Why is Memorial Day weather so fickle?

Joe and Heather Shilts, of Madison, wear headgear to shield themselves from the oppressive heat of the sun with temperatures in the 90s during the World’s Largest Brat Fest over the 2018 Memorial Day weekend. Due to the COVID-19 pandemic, A Virtual Brat Fest is taking place this year at www.bratfest.com. (Amber Arnold, State Journal archives)

Memorial Day weekend weather can be absolutely glorious in Wisconsin or it can be rainy and cold.

Perhaps no other major holiday suffers from such a Jekyll-and-Hyde split in our expectations, and there are really good scientific reasons that underlie this duality.

By the end of May the Northern Hemisphere is just about over the prior winter and the cold air that characterized it is almost completely left to very high latitudes where the longer days act quickly to erode what is left even near the Pole.

The process of “shedding” the cold air from winter sometimes involves the excursion southward of regional cold air vortices in the mid-troposphere, which meteorologists refer to as “cut off” low pressure systems.

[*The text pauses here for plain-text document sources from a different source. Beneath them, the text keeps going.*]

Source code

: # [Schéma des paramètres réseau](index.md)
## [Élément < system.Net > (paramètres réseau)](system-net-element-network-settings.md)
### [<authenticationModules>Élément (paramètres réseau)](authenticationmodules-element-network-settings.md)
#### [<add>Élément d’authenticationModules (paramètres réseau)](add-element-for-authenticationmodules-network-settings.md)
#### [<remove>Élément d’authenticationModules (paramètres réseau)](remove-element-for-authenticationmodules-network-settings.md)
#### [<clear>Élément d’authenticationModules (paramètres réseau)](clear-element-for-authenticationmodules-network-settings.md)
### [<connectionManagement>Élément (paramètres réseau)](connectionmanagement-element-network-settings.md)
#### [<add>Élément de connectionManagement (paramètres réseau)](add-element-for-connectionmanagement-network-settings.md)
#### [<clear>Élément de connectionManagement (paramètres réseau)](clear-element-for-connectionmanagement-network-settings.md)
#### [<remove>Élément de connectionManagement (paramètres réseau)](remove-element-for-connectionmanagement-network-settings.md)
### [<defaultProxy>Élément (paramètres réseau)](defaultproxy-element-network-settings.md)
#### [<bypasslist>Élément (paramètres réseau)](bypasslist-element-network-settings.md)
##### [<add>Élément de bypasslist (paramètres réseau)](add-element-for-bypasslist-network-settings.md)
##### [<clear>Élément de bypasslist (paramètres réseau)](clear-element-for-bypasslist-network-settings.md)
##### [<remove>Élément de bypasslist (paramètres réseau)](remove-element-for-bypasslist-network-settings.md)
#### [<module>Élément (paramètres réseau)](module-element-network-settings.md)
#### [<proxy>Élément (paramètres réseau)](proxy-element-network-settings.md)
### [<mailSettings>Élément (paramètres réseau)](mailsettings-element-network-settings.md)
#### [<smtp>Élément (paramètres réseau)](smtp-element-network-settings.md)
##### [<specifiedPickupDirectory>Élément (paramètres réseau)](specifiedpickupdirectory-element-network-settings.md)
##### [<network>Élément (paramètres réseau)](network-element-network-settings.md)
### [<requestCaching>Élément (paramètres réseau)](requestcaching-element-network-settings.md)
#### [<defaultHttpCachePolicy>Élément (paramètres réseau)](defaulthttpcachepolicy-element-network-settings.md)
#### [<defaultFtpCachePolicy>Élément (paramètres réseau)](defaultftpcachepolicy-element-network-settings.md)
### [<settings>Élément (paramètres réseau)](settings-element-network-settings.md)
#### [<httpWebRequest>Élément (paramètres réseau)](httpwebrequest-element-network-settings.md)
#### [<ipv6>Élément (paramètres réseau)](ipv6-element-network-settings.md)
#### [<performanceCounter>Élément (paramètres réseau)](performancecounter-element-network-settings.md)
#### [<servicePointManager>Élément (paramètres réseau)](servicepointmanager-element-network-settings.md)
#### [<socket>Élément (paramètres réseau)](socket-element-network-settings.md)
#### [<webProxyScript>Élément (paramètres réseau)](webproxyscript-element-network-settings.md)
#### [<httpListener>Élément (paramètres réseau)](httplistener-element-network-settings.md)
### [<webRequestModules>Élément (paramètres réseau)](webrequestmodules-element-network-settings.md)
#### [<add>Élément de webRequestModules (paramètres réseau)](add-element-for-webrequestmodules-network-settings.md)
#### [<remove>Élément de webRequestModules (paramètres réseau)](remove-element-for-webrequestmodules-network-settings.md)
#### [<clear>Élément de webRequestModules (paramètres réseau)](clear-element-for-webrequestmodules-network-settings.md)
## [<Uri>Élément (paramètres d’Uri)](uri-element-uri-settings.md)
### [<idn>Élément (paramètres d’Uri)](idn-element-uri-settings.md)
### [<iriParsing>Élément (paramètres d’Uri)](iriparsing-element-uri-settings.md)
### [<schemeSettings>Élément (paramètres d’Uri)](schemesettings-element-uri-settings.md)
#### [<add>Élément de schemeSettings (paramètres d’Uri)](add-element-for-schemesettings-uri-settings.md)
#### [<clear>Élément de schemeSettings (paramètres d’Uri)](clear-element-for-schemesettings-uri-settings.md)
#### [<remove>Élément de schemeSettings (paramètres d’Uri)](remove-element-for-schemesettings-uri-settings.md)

If such a cut off low parks itself over the Great Lakes states, the weather is often persistently showery and chilly. This is because the air at about 3 miles above the ground is colder than normal in such a circumstance and, coupled with the relatively warm surface temperatures of late May, the atmosphere is made less stable and the threat of showery weather increases substantially.

These cut off lows can persist for several days in a row. It turns out that the seasonal maximum for such cut off lows over our area runs from mid-May to mid-June. Consequently, Memorial Day weekend can be plagued by the presence of one.